Enhanced Stability of Surface-Tethered Diblock Copolymer Brushes with a Neutral Polymer Block and a Weak Polyelectrolyte Block. Effects of Molecular Weight and Hydrophobicity of the Neutral Block

Abstract

We study the stability of diblock copolymer brushes featuring a bottom neutral block, poly(methyl methacrylate) (PMMA) or poly(poly(ethylene glycol) methacrylate) (PPEGMA), and a top poly(acrylic acid) (PAA) block on flat silicon substrate. The polymer brushes are prepared by surface-initiated atom transfer radical polymerization (SI-ATRP). We use a combinatorial design featuring a molecular weight gradient in the bottom neutral block to investigate systematically the effect of the molecular weight of that block on the stability of the copolymer brush. We measure variations in dry thickness of the diblock copolymer brush by ellipsometry after different incubation times in aqueous buffer (pH = 9.0) as a function of thickness of the neutral block, indicating degrafting of the mechanically activated copolymer chains via hydrolysis of ester groups in the initiator and/or Si–O bonds that attach the polymer to the substrate. The stability of the diblock copolymer brushes is higher than that of PAA homopolymer brushes of the same molecular weight as the copolymer.
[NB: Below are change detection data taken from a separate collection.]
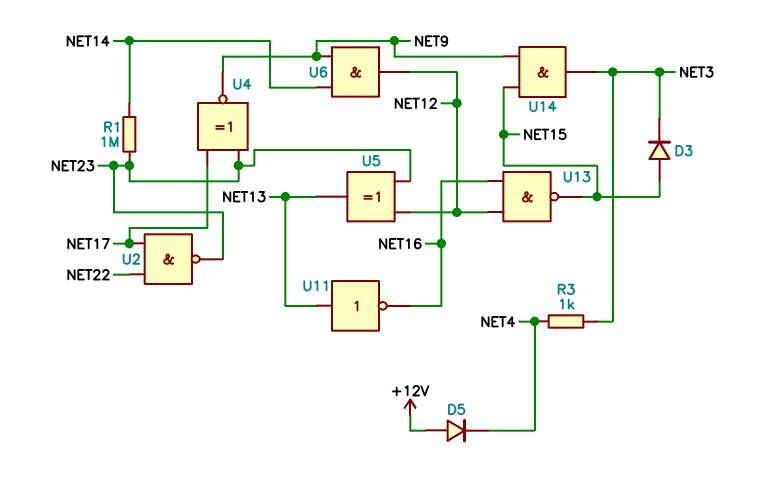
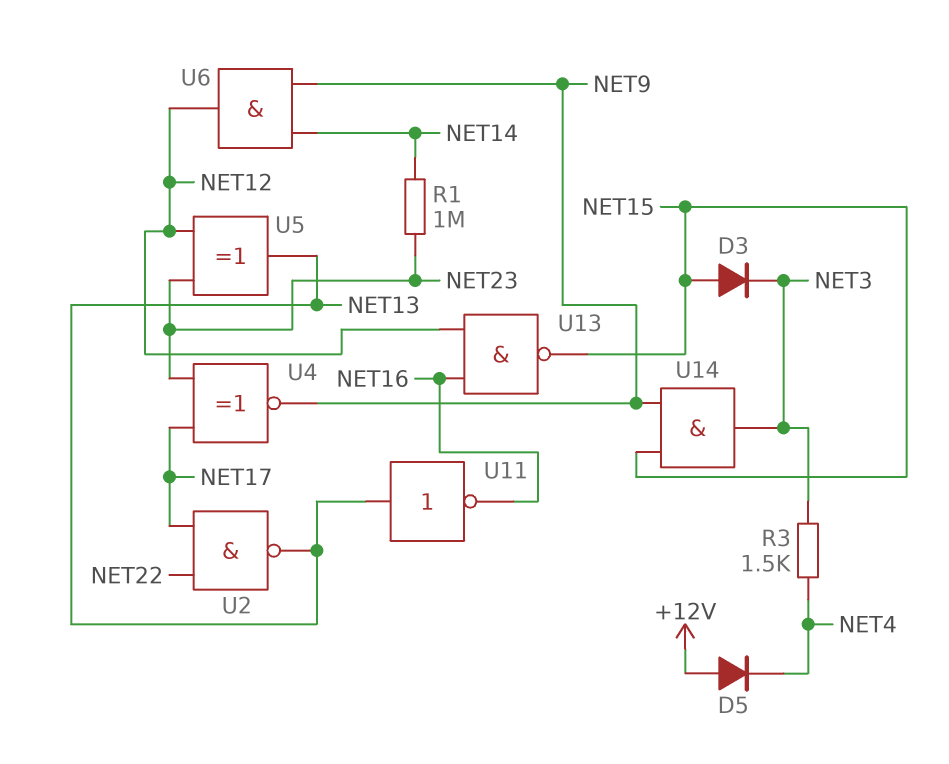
R3: 1k (NET3, NET4) -> 1.5k (NET3, NET4)
U2: NAND (in NET17, in NET22, out NET23) -> NAND (in NET17, in NET22, out NET13)

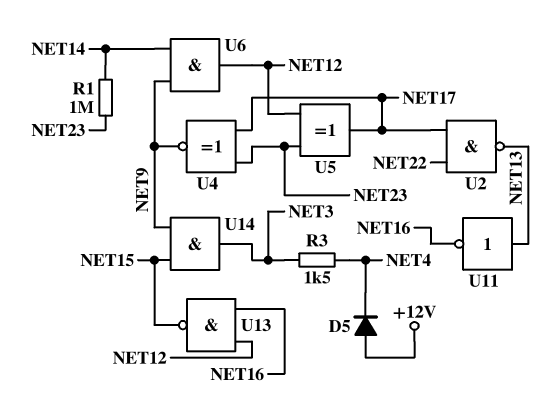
D3: diode (A NET15, K NET3) -> none
U5: XOR (in NET12, in NET23, out NET13) -> XOR (in NET12, in NET23, out NET17)

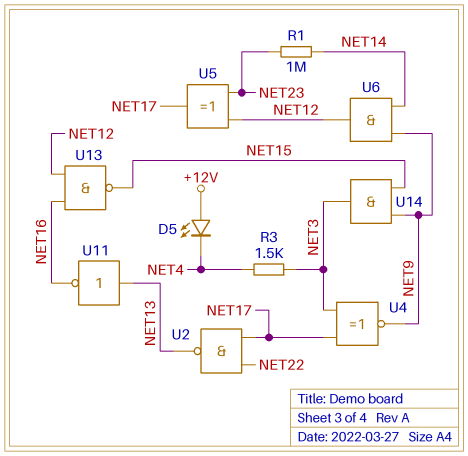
D5: diode (A +12V, K NET4) -> LED (A +12V, K NET4)
U4: XNOR (in NET17, in NET23, out NET9) -> XNOR (in NET3, in NET17, out NET9)

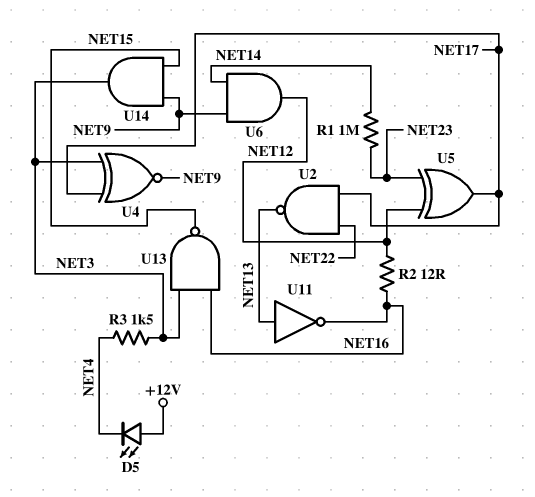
R2: none -> 12 (NET12, NET16)
U13: NAND (in NET12, in NET16, out NET15) -> NAND (in NET3, in NET16, out NET15)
Moreover, we establish that increasing the molecular weight of the neutral bottom PMMA block in PMMA-b-PAA brush shows higher stability than increasing the molecular weight of the bottom PPEGMA block in PPEGMA-b-PAA brush. Partial swelling of the bottom PMMA block (due to addition of a small amount of acetone) makes the degrafting of PMMA-b-PAA more pronounced. These findings suggest that the bottom water-insoluble polymer block plays an important role in governing the overall stability of the diblock copolymer brush.